DeCarava, Roy
Roy Rudolph DeCarava was born in New York City’s Harlem, on December 9, 1919. From 1938 to 1940 he studied painting at Cooper Union Institute, from 1940 to 1942 painting and printmaking with Elton Fax at the Harlem Art Center, and drawing and painting with Charles White at George Washington Carver Art School in 1944. He originally purchased a camera (in 1946) to document his work in printmaking, but by 1949 photography itself was his sole artistic focus. He went on to establish himself as a post-war street photographer of daily life, specifically Black life in New York. DeCarava was not the first photographer to shoot Harlem, but his commitment to interpreting it in artistic terms sets him apart from the history of social documentary established there.
His first photography exhibition was in 1950 at Mark Pepper’s Forty Fourth Street Gallery. There were 160 prints in exhibition, and Edward Steichen purchased three for the Museum of Modern Art’s collection. There Homor Page, a student of Steiglitz, befriended DeCarava and began discussing darkroom technique with him. Soon thereafter, DeCarava started to experiment with a darker tonal range. His studies of the New York jazz world, begun a few years later, further developed his penchant for dark printing. While the deep tones in his pictures sometimes push the edge of legibility, both true blacks and true whites are rare.
In 1952, DeCarava became the first Black recipient of a John Simon Guggenheim Memorial Fellowship. The year of the fellowship was remarkably fruitful, producing such important prints as Nightfeeding. At first rejected by publishers, photographs from the project were eventually published with the help of Langston Hughes in 1955 as The Sweet Flypaper of Life. Shortly thereafter, DeCarava opened one of the first galleries in New York devoted to photography, A Photographer’s Gallery, which would feature exhibitions of Bernice Abbott, Harry Callahan, and Minor White in the two years it was open. At the same time, he began a series on jazz musicians that would occupy him for a decade.
In a series of taped interviews with Sherry Turner DeCarava (published in Roy DeCarava Photographs), Roy DeCarava had much to say about his 1956 piece Dancers, uptown ‘club dance,’ New York:
“This photograph was taken at a dance of a social club at the 110th St. Manor at Fifth Avenue. It is about the intermission where they had entertainment and the entertainment was two dancers who danced to jazz music. That’s what this image is all about; it’s about these two dancers who represent a terrible torment for me in that I feel a great ambiguity about the image because of them. It’s because they are in some ways distorted characters. What they actually are is two Black male dancers who dance in the manner of an older generation of Black vaudeville performers. The problem comes because their figures remind me so much of the real life experience of Blacks in their need to but themselves in an awkward position before the man, for the man; to demean themselves in order to survive, to get along. In a way, these figures seem to epitomize that reality. And yet there is something in the figures not about that; something in the figures that is very creative, that is very real and very Black in the finest sense of the word. So there is this duality this ambiguity in the photograph that I find very hard to live with. I always have to make a decision in a case like this – is it good or is it bad? I have to say that even though it jars some of my sensibilities and reminds me of things that I would rather not be reminded of, it is still a good picture. In fact, it is good just because of those things and in spite of those things. The picture works.”

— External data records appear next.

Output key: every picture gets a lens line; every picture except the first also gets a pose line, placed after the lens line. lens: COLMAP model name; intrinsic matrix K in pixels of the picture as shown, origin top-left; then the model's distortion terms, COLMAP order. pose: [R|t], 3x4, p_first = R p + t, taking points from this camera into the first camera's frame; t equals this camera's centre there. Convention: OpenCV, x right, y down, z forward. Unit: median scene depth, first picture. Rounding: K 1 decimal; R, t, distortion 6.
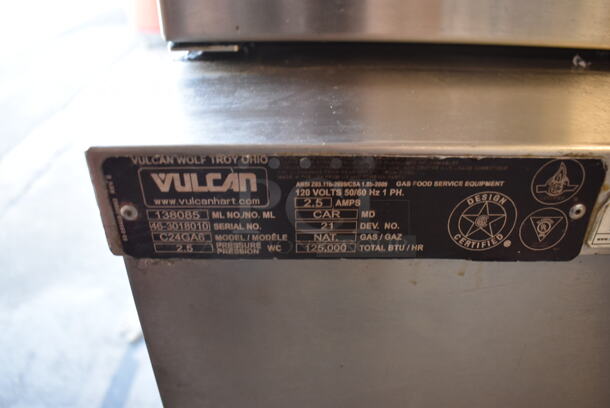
lens RADIAL K [[483.7, 0, 307.4], [0, 483.7, 205.1], [0, 0, 1]] dist [-0.091951, 0.013020]
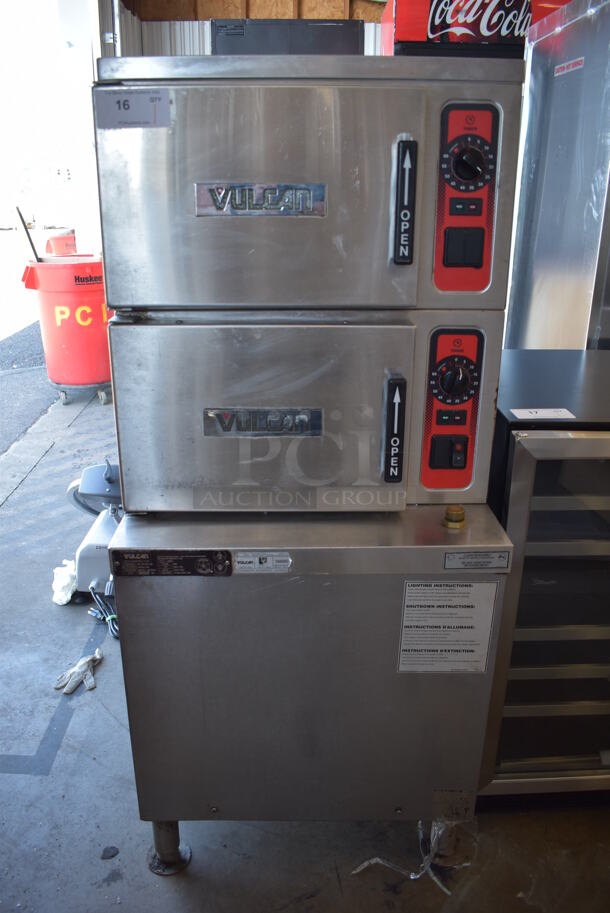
lens RADIAL K [[724.0, 0, 309.6], [0, 724.0, 455.6], [0, 0, 1]] dist [-0.091951, 0.013020]
pose [[0.999320, -0.001670, 0.036825, 1.030144], [0.008741, 0.981220, -0.192695, 0.300604], [-0.035812, 0.192886, 0.980568, -5.172407]]
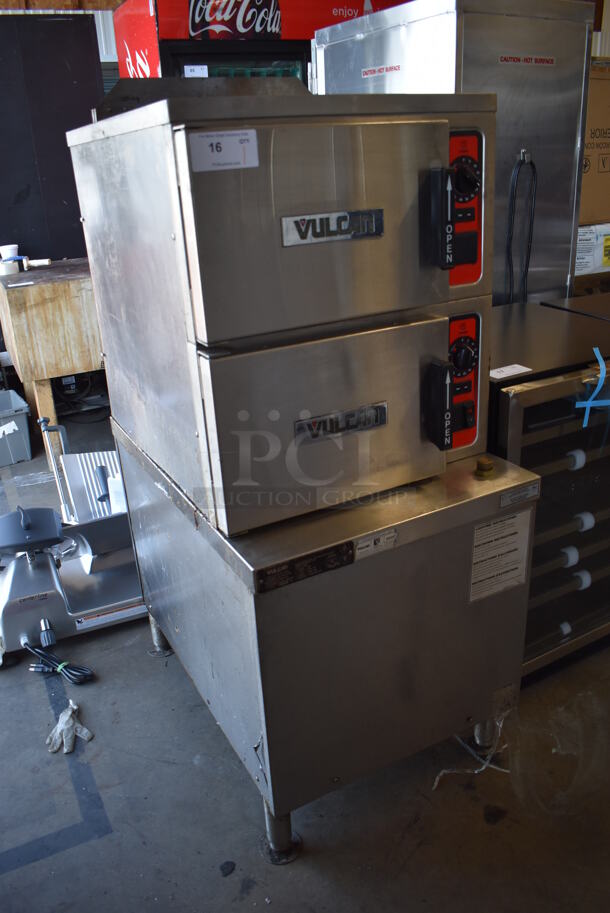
lens RADIAL K [[724.0, 0, 306.5], [0, 724.0, 453.5], [0, 0, 1]] dist [-0.091951, 0.013020]
pose [[0.875846, -0.224170, 0.427365, -2.493565], [0.293006, 0.950673, -0.101824, -0.300328], [-0.383459, 0.214403, 0.898327, -5.164289]]
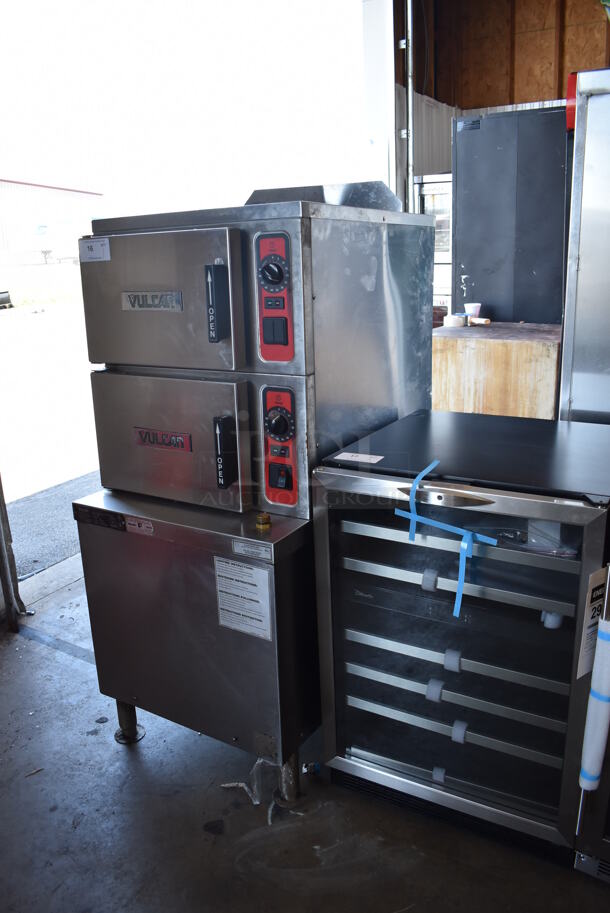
lens RADIAL K [[724.0, 0, 309.9], [0, 724.0, 455.8], [0, 0, 1]] dist [-0.091951, 0.013020]
pose [[0.867842, 0.110934, -0.484298, 7.328743], [-0.234978, 0.950491, -0.203350, 0.530834], [0.437763, 0.290275, 0.850943, -6.429363]]
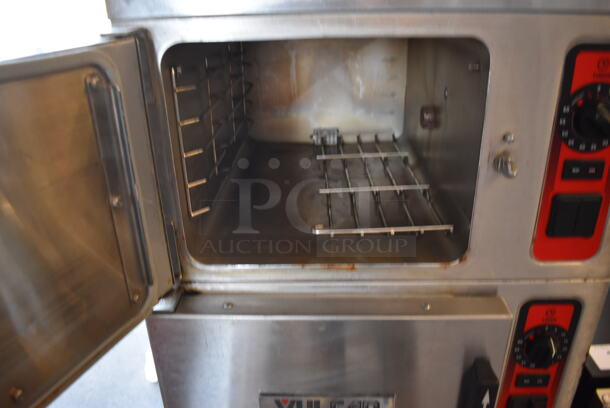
lens RADIAL K [[483.7, 0, 309.3], [0, 483.7, 209.3], [0, 0, 1]] dist [-0.091951, 0.013020]
pose [[0.999764, -0.009137, -0.019719, 0.810082], [0.007091, 0.994816, -0.101448, -2.317565], [0.020544, 0.101284, 0.994645, -2.863266]]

Roy DeCarava’s work was included in the Museum of Modern Art’s Family of Man exhibition. In 1958, he began to take on commercial projects, and his pictures have appeared in such periodicals as Sports Illustrated, Look, Newsweek, Time, and Life. He ran the Kamoinge Workshop for young Black photographers from 1963 to 1966. In 1969, he refused to be a part of the Metropolitan Museum of Art’s exhibition Harlem on My Mind, critiquing its conception of Black artists and its marginalization of photography as an art form. He began teaching at Hunter College in New York City in 1975, where he became a full professor of art. In 1992, Wesleyan University awarded him the honorary degree of doctor of fine arts.
In 1996, The Museum of Modern Art in New York held a retrospective of his work.

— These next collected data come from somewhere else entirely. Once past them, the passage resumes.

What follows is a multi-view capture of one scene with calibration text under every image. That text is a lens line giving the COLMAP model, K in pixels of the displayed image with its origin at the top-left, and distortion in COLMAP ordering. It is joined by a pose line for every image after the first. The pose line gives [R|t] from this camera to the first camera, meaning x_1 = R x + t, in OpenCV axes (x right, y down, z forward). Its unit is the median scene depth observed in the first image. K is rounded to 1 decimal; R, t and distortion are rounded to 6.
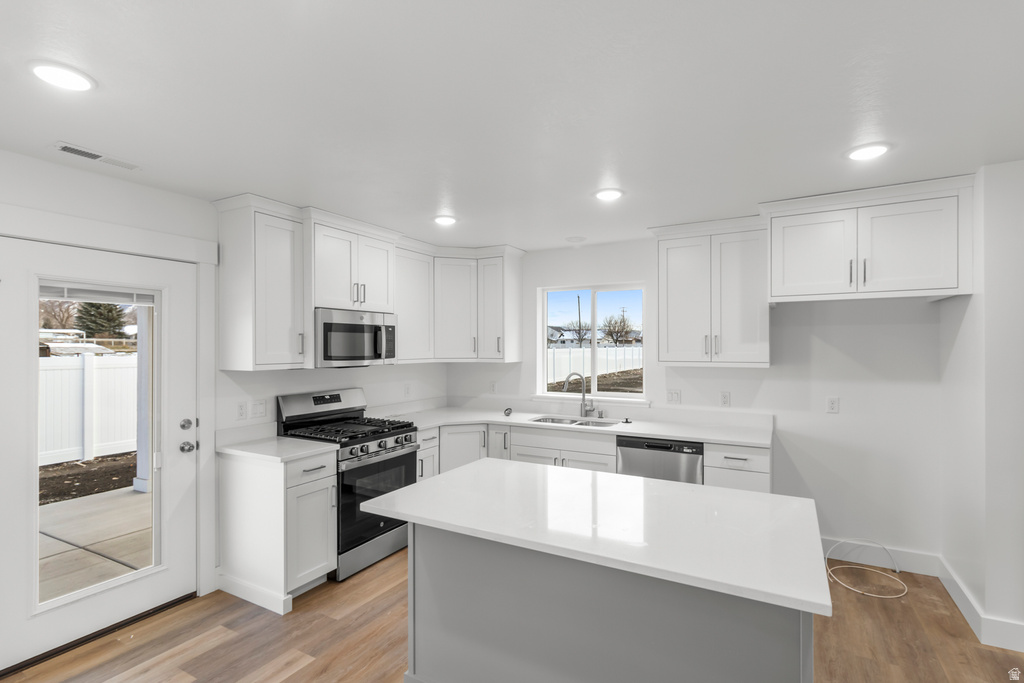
lens RADIAL K [[481.1, 0, 517.2], [0, 481.1, 347.1], [0, 0, 1]] dist [-0.001141, -0.000671]
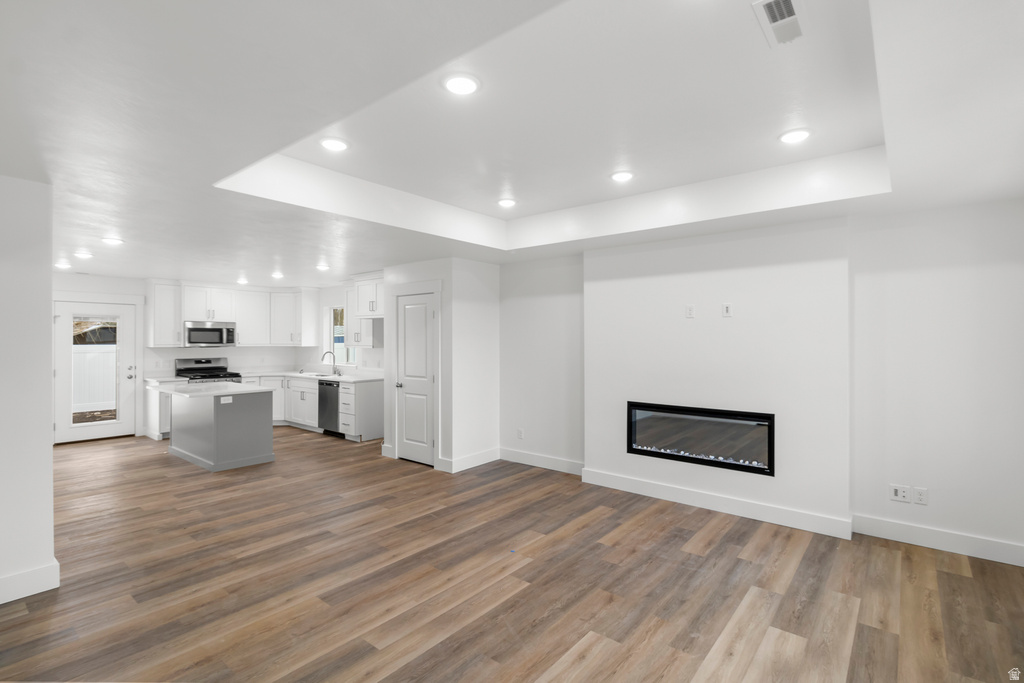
lens RADIAL K [[473.1, 0, 516.2], [0, 473.1, 338.7], [0, 0, 1]] dist [-0.000348, -0.000417]
pose [[0.986533, 0.003561, -0.163525, 1.553681], [-0.003828, 0.999992, -0.001316, 0.000271], [0.163519, 0.001924, 0.986538, -1.020618]]
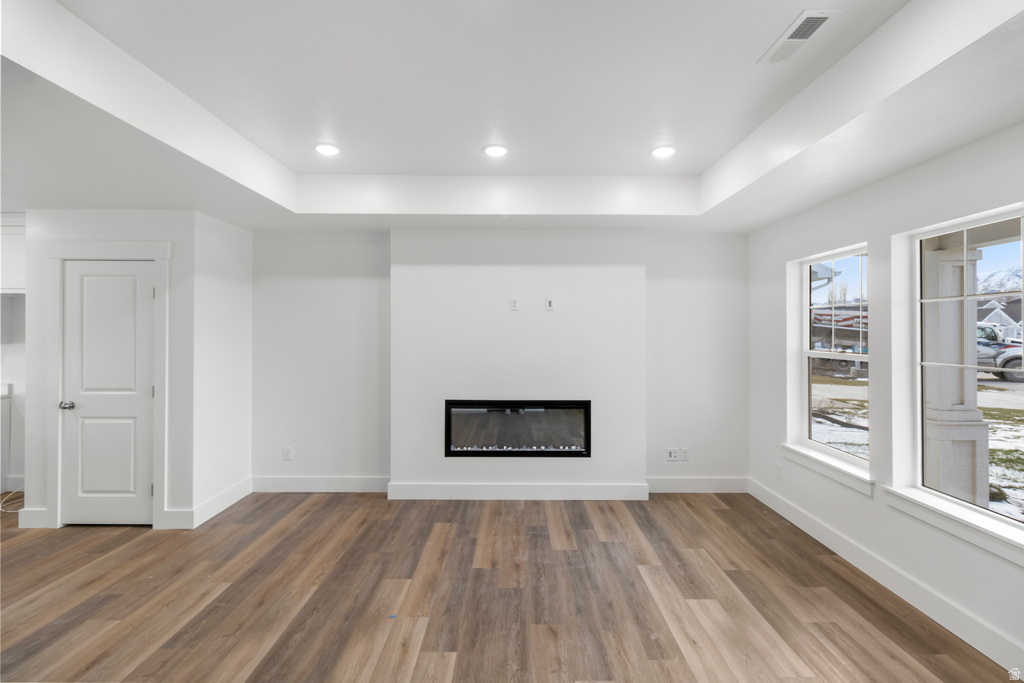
lens RADIAL K [[473.1, 0, 517.3], [0, 473.1, 327.2], [0, 0, 1]] dist [-0.000348, -0.000417]
pose [[0.869901, 0.009522, 0.493134, 1.182384], [-0.007455, 0.999953, -0.006157, -0.006956], [-0.493170, 0.001679, 0.869932, -0.784936]]
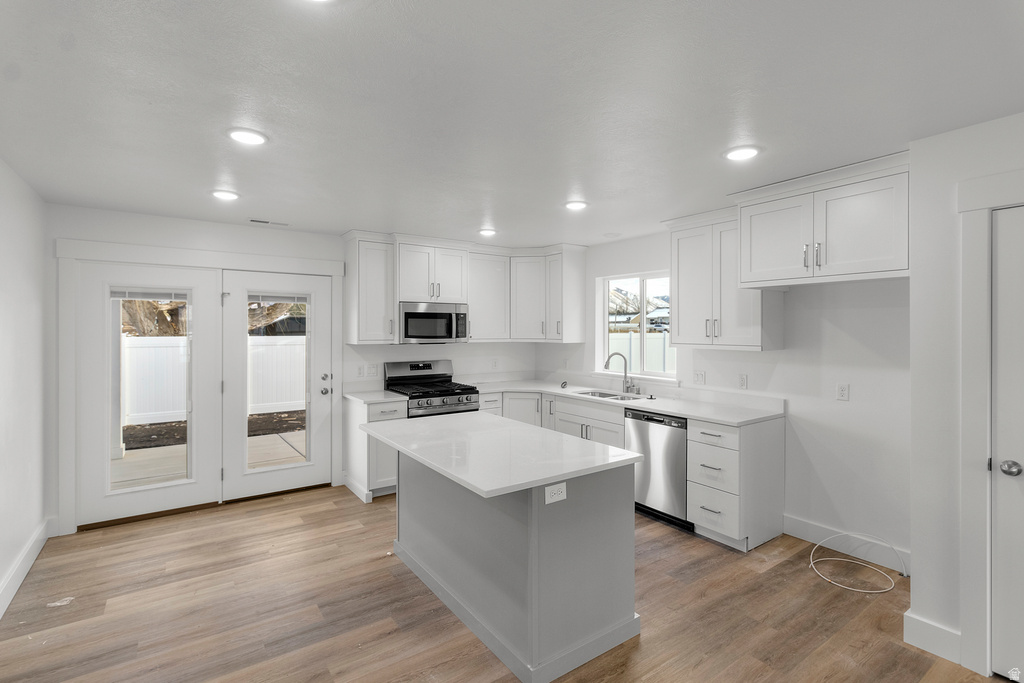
lens RADIAL K [[473.1, 0, 514.1], [0, 473.1, 331.6], [0, 0, 1]] dist [-0.000348, -0.000417]
pose [[0.903702, 0.006193, -0.428117, 0.491716], [-0.004102, 0.999975, 0.005806, -0.002296], [0.428142, -0.003491, 0.903705, -0.136193]]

His work has also been presented in solo exhibitions at Friends of Photography, Carmel, California; Akron Art Institute, Ohio; Port Washington Public Library, New York; Witkin Gallery, New York; Light Work Gallery, Syracuse, New York; Corcoran Gallery, Washington, DC; Museum of Fine Arts, Houston; Camera Club of New York; and New York Public Library. DeCarava’s photographs are included in the collections of Museum of Modern Art, New York; Metropolitan Museum of Art, New York; Harlem Art Collection, New York State Office Building, New York; Andover Arts Gallery, Phillips Academy, Andover, Massachusetts; Corcoran Gallery, Washington, DC; Atlanta University; Sheldon Memorial Art Gallery, University of Nebraska, Lincoln; Museum of Fine Arts, Houston; and Center for Creative Photography, University of Arizona, Tucson. He died in 2009.